The Australian Prudential Regulation Authority’s Wayne Byers
said overnight that the idea that central banks could apply some temporary
measures "and then everything will go back to normal" was a
"dangerously naive one".
He also said that measures to backstop liquidity had worked
well and bought time, but solvency pressures were mounting as credit risks came
to the fore.
That’s a fundamental question mark hanging over financial
markets. What central banks and governments have done so far is to inject vast
amounts of liquidity into their financial systems and economies. That defers
issues of pandemic-generated insolvency, but doesn’t resolve them.

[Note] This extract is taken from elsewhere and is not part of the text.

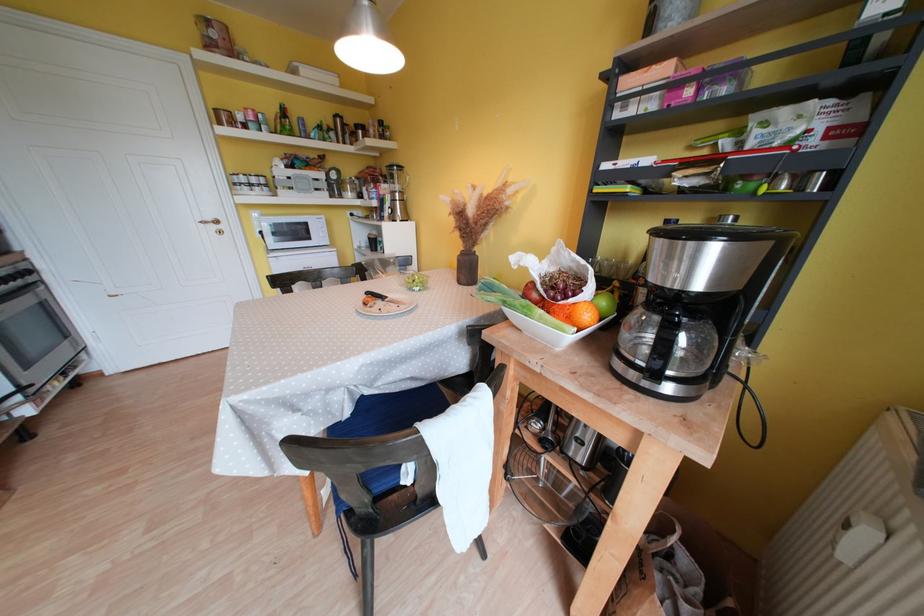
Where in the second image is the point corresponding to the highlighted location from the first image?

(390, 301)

It is only when those temporary measures are withdrawn,
scaled back or perhaps just not increased that the full economic costs will be
laid bare.
A lot of businesses that went into the lockdowns as solvent
enterprises will take years to recover; a lot of households’ financial capacity
will have been significantly diminished; a lot of businesses and households
that weren’t in strong shape to start with either won’t re-emerge or will be
permanently impaired.
Liquidity, no matter how available, doesn’t resolve
insolvency.
The damage, its unevenness, its severity and the timelines
for some form of a "new normal" to emerge aren’t priced into equity
markets, although sub-1 per cent rates for 10-year government bonds around the
world and the spreads for higher-risk credits blowing out might suggest bond
investors appreciate the risk of second-order developments and understand that
growth will be much lower for much longer than their sharemarket counterparts
appreciate.
Some of the world’s biggest and historically most successful
investors have conceded they have no idea what is going to happen in economies
and markets over the next week, month or year, and that would be true for all
those investors pouring back into the markets since late March.
Normally, uncertainty equals risk and risk demands a premium
that isn’t available in today’s markets.